Vingt ans après son lancement, l'engin spatial doit se désintégrer dans l'atmosphère de Saturne, vendredi. A cette occasion, franceinfo revient sur les trouvailles majeures de cette odyssée considérée comme l'une des plus grandes missions d'exploration du système solaire.

Article rédigé par Louis San
France Télévisions
Publié Mis à jour
Temps de lecture : 7min
Vue d'artiste illustrant la sonde Cassini entre Saturne et ses anneaux. (SIPA)

C'est la fin de l'une des plus grandes épopées spatiales. Vingt ans après son lancement, la sonde Cassini doit se désintégrer dans l'atmosphère de Saturne, vendredi 15 septembre. Cette mission, fruit d'une collaboration entre la Nasa et l'Agence spatiale européenne (ESA), a permis d'importantes découvertes. Franceinfo revient sur quatre grands apports de cette aventure considérée par les spécialistes comme l'une des plus grandes missions d'exploration du système solaire.

1Le cyclone éternel du pôle nord de Saturne est (vraiment) mystérieux

Impossible de le manquer. Un amas nuageux constamment présent, sous la forme d'un hexagone presque parfait de 30 000 km de large, environ deux fois le diamètre de la Terre. La sonde Voyager 1 l'avait déjà observé pendant quelques jours au début des années 1980. Mais Cassini a permis de l'approcher comme jamais auparavant, et sur une période nettement plus longue.

Au centre de cet hexagone se trouve un cyclone dont les vents s'élèvent à plus de 300 km/h. Et nos connaissances ont largement progressé sur ce phénomène météorologique, qui était encore énigmatique il y a une dizaine d'années. "L’observation de l’hexagone situé au pôle Nord de Saturne a permis de déterminer qu’il s’agissait d’un vortex à six tourbillons. Que ce dernier était stable dans le temps mais que sa couleur évoluait au fil des saisons de Saturne", résume sur le site du Cnes, Francis Rocard, responsable du programme d'exploration du système solaire au centre d'études spatiales depuis 1989.

Mais des zones d'ombre subsistent et certains mécanismes demeurent inconnus. "On ne comprend pas comment cette forme peut se maintenir alors qu'elle se trouve à côté d'un cyclone géant", explique également Francis Rocard à Atlantico.

2Les anneaux sont (encore) plus complexes que prévu

Ils sont observés depuis des siècles mais restaient encore extrêmement mystérieux. Grâce à Cassini, les scientifiques ont fait des découvertes inattendues sur les anneaux de Saturne.

*Informations fournies:*
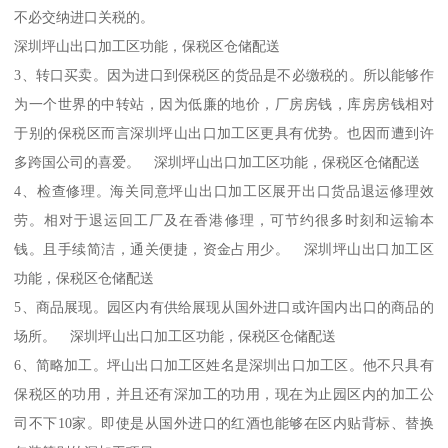
不必交纳进口关税的。
深圳坪山出口加工区功能，保税区仓储配送
3、转口买卖。因为进口到保税区的货品是不必缴税的。所以能够作
为一个世界的中转站，因为低廉的地价，厂房房钱，库房房钱相对
于别的保税区而言深圳坪山出口加工区更具有优势。也因而遭到许
多跨国公司的喜爱。 深圳坪山出口加工区功能，保税区仓储配送
4、检查修理。海关同意坪山出口加工区展开出口货品退运修理效
劳。相对于退运回工厂及在香港修理，可节约很多时刻和运输本
钱。且手续简洁，通关便捷，资金占用少。 深圳坪山出口加工区
功能，保税区仓储配送
5、商品展现。园区内有供给展现从国外进口或许国内出口的商品的
场所。 深圳坪山出口加工区功能，保税区仓储配送
6、简略加工。坪山出口加工区姓名是深圳出口加工区。他不只具有
保税区的功用，并且还有深加工的功用，现在为止园区内的加工公
司不下10家。即使是从国外进口的红酒也能够在区内贴背标、替换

*Action à mener:* Traduisez en anglais cette phrase de l'article sur la sonde Cassini : « Au centre de cet hexagone se trouve un cyclone dont les vents s'élèvent à plus de 300 km/h. »

*Résultat obtenu:* At the center of this hexagon is a cyclone whose winds reach more than 300 km/h.